## WORK INSTRUCTION
From the data below, please reproduce exactly everything from the line that contains "micrograph is of" down to the line that contains "IHC micrograph of", with both ends included.

DATA FOR ANALYSIS Block Start

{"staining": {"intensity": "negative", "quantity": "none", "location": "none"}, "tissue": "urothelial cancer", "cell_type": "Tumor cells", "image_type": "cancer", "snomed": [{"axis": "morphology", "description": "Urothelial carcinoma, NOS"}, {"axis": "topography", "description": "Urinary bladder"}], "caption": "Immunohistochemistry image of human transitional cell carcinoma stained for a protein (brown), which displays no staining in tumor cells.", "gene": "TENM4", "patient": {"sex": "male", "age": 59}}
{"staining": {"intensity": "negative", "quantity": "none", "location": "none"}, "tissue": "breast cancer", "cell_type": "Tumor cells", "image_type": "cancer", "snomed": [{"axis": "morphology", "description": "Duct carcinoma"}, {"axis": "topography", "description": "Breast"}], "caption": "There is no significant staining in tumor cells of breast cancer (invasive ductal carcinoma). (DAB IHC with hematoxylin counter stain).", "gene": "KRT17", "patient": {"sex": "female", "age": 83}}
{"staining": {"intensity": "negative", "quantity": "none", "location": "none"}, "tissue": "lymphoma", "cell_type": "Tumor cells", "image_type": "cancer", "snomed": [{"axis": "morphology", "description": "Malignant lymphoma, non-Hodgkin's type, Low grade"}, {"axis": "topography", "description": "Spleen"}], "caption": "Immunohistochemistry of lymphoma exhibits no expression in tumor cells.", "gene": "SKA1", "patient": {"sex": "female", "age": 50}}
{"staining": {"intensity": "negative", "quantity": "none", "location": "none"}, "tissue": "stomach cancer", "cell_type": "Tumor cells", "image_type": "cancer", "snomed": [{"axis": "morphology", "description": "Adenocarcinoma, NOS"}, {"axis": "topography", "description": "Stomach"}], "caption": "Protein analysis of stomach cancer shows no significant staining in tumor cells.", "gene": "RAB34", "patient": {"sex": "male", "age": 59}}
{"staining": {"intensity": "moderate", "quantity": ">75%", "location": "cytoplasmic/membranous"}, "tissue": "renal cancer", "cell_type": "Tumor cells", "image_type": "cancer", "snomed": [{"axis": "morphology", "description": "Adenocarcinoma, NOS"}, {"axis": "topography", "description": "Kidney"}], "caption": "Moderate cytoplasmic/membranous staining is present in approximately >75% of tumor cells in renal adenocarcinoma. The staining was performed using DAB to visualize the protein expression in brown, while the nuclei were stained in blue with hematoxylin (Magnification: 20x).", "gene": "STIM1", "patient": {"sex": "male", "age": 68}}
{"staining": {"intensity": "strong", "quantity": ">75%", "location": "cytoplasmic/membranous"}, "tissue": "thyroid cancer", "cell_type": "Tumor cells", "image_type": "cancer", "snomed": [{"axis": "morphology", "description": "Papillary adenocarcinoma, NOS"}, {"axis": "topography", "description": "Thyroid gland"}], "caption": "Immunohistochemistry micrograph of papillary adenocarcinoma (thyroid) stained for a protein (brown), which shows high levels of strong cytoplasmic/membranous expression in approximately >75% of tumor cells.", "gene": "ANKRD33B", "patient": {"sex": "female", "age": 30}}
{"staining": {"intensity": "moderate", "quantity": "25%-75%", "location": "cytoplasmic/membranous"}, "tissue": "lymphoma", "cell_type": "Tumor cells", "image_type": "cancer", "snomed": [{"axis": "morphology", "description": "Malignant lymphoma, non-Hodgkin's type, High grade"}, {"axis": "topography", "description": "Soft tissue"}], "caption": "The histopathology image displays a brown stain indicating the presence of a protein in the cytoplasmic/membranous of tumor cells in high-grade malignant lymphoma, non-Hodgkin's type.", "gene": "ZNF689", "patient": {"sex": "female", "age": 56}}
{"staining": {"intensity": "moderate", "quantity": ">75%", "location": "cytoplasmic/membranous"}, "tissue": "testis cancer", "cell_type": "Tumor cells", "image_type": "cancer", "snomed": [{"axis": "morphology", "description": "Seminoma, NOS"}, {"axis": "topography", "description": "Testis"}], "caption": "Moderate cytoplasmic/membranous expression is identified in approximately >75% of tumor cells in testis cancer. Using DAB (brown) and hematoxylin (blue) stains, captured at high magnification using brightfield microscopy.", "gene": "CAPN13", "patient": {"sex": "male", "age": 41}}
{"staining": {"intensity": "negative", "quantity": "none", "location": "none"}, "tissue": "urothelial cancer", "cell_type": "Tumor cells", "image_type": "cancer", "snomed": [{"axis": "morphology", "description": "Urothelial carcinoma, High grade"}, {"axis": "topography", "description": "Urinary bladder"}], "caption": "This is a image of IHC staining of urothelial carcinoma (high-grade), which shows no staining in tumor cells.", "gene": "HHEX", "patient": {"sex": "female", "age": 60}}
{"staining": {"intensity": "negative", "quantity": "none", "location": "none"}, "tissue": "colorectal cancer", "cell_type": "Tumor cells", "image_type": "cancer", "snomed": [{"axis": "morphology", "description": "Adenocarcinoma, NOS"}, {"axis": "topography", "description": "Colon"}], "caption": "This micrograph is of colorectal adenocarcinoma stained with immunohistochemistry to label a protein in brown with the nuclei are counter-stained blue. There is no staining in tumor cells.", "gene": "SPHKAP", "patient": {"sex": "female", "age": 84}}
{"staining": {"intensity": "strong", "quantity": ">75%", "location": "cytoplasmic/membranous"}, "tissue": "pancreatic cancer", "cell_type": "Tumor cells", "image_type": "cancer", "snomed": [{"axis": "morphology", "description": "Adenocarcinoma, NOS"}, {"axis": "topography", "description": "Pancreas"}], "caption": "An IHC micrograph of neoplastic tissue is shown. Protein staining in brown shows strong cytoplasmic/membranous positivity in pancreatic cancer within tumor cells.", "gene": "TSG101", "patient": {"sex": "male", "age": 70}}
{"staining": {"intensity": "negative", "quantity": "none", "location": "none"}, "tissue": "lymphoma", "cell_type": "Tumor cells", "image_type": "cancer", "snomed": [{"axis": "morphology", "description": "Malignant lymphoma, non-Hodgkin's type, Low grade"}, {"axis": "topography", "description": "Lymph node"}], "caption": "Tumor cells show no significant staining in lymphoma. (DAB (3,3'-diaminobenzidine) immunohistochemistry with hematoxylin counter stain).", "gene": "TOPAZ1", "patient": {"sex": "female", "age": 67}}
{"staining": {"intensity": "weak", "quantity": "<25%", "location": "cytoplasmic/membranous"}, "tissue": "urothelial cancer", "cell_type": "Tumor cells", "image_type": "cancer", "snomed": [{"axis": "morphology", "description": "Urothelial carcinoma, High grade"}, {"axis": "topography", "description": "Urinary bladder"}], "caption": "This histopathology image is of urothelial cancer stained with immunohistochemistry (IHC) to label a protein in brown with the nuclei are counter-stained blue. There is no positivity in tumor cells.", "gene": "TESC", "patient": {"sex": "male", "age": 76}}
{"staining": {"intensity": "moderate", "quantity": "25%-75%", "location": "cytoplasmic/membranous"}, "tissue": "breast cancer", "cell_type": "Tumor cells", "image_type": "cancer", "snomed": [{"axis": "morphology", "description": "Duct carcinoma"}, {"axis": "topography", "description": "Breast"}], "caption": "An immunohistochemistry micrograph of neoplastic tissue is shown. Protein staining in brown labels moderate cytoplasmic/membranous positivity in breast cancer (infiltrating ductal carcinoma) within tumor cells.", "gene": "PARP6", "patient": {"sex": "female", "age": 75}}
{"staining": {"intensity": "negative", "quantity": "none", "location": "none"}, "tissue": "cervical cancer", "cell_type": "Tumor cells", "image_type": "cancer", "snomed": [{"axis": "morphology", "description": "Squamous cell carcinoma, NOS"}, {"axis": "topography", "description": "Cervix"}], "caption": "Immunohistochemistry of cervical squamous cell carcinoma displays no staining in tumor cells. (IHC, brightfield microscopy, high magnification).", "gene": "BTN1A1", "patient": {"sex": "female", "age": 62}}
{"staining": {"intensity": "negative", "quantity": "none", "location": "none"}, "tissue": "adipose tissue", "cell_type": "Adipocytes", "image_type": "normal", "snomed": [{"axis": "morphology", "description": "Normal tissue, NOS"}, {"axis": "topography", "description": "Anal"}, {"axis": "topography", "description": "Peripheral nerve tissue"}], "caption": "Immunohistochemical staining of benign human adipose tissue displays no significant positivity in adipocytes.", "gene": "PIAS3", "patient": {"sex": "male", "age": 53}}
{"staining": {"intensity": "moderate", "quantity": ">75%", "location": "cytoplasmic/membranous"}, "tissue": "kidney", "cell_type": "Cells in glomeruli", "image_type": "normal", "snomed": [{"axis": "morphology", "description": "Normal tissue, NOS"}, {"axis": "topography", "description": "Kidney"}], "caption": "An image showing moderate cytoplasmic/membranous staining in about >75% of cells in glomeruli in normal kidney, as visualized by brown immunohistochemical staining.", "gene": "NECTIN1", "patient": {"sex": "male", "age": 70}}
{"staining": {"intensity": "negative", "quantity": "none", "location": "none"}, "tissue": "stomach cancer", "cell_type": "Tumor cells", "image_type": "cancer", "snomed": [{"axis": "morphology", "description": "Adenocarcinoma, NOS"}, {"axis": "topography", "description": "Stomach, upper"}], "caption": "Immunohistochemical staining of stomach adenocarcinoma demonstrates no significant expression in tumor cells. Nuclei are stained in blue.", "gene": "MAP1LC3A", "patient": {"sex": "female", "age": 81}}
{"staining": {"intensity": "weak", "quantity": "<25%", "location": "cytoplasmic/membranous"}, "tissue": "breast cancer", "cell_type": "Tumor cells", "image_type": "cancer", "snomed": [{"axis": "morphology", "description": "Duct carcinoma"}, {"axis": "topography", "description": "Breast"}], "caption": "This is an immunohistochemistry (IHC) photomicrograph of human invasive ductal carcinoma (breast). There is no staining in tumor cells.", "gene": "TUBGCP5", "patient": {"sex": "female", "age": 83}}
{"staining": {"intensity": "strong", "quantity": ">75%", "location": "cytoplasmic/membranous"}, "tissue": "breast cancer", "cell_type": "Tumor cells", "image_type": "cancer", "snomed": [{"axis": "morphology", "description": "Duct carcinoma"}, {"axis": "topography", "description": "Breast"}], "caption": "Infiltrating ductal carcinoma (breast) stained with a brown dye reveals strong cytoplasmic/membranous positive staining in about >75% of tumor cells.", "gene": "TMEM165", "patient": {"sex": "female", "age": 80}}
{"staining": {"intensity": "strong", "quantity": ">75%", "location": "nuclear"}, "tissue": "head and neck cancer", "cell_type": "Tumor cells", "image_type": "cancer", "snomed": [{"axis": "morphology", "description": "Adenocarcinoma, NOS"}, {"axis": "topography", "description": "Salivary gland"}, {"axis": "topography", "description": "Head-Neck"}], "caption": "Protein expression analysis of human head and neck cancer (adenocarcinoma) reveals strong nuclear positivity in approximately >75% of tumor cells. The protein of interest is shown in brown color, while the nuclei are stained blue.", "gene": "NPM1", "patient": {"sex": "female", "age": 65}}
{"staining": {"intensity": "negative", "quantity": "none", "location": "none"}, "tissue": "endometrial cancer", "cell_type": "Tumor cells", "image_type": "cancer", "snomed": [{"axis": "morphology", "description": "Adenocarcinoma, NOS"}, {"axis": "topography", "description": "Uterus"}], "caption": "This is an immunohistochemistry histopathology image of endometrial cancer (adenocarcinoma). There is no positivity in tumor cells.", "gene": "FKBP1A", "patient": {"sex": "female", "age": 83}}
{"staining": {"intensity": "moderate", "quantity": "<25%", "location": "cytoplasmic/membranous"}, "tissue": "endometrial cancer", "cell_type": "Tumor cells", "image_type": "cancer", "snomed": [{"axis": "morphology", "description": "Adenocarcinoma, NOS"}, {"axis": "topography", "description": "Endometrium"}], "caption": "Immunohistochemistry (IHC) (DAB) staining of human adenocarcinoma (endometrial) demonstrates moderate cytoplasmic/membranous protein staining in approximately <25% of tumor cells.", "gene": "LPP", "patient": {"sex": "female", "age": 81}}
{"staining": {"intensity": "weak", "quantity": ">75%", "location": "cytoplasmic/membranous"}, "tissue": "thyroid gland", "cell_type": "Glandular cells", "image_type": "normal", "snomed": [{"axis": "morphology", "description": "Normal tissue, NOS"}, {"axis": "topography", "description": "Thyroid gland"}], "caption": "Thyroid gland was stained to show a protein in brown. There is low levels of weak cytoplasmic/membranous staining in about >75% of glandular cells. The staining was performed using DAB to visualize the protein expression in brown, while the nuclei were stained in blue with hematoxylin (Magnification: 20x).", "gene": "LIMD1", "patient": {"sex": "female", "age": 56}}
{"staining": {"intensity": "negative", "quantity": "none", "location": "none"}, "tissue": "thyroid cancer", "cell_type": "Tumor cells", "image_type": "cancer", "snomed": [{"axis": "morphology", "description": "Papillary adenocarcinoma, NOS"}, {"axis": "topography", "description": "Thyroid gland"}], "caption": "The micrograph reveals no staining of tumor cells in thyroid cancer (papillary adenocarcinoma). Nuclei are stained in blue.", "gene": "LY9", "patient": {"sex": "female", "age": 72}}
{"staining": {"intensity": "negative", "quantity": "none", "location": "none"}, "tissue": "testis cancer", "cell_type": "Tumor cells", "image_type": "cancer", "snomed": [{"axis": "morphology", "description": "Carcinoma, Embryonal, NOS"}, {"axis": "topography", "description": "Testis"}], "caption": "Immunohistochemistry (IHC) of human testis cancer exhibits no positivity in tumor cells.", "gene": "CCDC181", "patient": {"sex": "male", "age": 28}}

DATA FOR ANALYSIS Block End

## WRITTEN RESPONSE
{"staining": {"intensity": "negative", "quantity": "none", "location": "none"}, "tissue": "colorectal cancer", "cell_type": "Tumor cells", "image_type": "cancer", "snomed": [{"axis": "morphology", "description": "Adenocarcinoma, NOS"}, {"axis": "topography", "description": "Colon"}], "caption": "This micrograph is of colorectal adenocarcinoma stained with immunohistochemistry to label a protein in brown with the nuclei are counter-stained blue. There is no staining in tumor cells.", "gene": "SPHKAP", "patient": {"sex": "female", "age": 84}}
{"staining": {"intensity": "strong", "quantity": ">75%", "location": "cytoplasmic/membranous"}, "tissue": "pancreatic cancer", "cell_type": "Tumor cells", "image_type": "cancer", "snomed": [{"axis": "morphology", "description": "Adenocarcinoma, NOS"}, {"axis": "topography", "description": "Pancreas"}], "caption": "An IHC micrograph of neoplastic tissue is shown. Protein staining in brown shows strong cytoplasmic/membranous positivity in pancreatic cancer within tumor cells.", "gene": "TSG101", "patient": {"sex": "male", "age": 70}}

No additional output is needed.